**ACTION ITEM**
In the data below, find the line containing "1.2 Triangular decomposition", then set down that line and every later line up to and including the line containing "We decompose the input", exactly.

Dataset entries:
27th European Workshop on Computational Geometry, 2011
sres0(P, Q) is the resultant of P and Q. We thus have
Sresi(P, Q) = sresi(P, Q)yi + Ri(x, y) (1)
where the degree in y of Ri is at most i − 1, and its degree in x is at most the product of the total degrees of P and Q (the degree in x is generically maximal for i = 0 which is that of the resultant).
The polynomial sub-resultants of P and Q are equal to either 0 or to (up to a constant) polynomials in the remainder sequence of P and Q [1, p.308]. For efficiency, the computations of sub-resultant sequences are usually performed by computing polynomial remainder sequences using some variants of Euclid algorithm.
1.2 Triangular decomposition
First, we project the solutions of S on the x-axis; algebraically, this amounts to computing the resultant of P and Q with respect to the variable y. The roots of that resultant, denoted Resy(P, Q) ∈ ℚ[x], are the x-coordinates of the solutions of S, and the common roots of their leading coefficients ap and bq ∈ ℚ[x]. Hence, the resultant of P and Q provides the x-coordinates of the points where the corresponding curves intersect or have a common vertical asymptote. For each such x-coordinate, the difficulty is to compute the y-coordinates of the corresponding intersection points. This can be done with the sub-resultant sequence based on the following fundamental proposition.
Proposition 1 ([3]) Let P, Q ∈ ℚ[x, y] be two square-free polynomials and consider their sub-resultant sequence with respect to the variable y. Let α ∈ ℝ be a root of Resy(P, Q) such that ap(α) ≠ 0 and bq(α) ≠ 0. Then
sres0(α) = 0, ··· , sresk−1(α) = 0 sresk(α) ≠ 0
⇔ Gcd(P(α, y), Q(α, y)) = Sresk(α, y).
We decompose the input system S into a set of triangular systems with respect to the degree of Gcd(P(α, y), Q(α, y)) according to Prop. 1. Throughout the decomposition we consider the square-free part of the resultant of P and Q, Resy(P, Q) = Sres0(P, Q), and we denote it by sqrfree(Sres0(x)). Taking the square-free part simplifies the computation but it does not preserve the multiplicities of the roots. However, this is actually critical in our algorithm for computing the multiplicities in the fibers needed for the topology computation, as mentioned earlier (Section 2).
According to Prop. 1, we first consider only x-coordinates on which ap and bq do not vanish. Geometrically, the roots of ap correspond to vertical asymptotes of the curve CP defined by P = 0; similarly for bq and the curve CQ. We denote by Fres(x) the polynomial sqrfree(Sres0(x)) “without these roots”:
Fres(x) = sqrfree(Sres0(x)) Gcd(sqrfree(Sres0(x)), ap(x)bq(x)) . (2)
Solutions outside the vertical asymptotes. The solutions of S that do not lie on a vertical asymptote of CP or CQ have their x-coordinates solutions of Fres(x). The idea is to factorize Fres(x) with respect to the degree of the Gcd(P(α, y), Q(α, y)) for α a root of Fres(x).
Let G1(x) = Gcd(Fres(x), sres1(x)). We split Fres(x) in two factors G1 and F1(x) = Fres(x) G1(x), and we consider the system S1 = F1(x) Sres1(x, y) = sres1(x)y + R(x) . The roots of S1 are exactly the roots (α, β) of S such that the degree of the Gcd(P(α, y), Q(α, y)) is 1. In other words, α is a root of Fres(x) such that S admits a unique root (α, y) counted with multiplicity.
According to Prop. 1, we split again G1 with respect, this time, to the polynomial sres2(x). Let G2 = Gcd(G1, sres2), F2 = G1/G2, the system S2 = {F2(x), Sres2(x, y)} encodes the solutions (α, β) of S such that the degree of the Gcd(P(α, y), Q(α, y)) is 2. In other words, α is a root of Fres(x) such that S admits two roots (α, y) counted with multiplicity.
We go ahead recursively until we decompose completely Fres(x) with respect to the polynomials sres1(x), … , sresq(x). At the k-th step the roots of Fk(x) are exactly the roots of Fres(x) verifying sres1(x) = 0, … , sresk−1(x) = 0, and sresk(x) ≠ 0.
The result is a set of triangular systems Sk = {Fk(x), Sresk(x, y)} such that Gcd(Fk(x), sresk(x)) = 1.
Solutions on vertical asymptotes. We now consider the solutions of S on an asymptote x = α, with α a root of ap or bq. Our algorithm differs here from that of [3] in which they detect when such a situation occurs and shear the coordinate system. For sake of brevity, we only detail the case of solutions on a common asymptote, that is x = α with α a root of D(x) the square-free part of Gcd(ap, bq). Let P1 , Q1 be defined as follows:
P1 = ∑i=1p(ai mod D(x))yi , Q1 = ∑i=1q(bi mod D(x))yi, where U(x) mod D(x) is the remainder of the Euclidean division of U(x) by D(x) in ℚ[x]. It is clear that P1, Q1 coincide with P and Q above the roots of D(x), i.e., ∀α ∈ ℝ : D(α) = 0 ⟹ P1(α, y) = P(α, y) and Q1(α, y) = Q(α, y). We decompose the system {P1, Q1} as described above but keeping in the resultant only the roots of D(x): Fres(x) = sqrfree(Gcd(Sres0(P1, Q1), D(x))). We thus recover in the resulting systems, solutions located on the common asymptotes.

**RESPONSE**
1.2 Triangular decomposition
First, we project the solutions of S on the x-axis; algebraically, this amounts to computing the resultant of P and Q with respect to the variable y. The roots of that resultant, denoted Resy(P, Q) ∈ ℚ[x], are the x-coordinates of the solutions of S, and the common roots of their leading coefficients ap and bq ∈ ℚ[x]. Hence, the resultant of P and Q provides the x-coordinates of the points where the corresponding curves intersect or have a common vertical asymptote. For each such x-coordinate, the difficulty is to compute the y-coordinates of the corresponding intersection points. This can be done with the sub-resultant sequence based on the following fundamental proposition.
Proposition 1 ([3]) Let P, Q ∈ ℚ[x, y] be two square-free polynomials and consider their sub-resultant sequence with respect to the variable y. Let α ∈ ℝ be a root of Resy(P, Q) such that ap(α) ≠ 0 and bq(α) ≠ 0. Then
sres0(α) = 0, ··· , sresk−1(α) = 0 sresk(α) ≠ 0
⇔ Gcd(P(α, y), Q(α, y)) = Sresk(α, y).
We decompose the input system S into a set of triangular systems with respect to the degree of Gcd(P(α, y), Q(α, y)) according to Prop. 1. Throughout the decomposition we consider the square-free part of the resultant of P and Q, Resy(P, Q) = Sres0(P, Q), and we denote it by sqrfree(Sres0(x)). Taking the square-free part simplifies the computation but it does not preserve the multiplicities of the roots. However, this is actually critical in our algorithm for computing the multiplicities in the fibers needed for the topology computation, as mentioned earlier (Section 2).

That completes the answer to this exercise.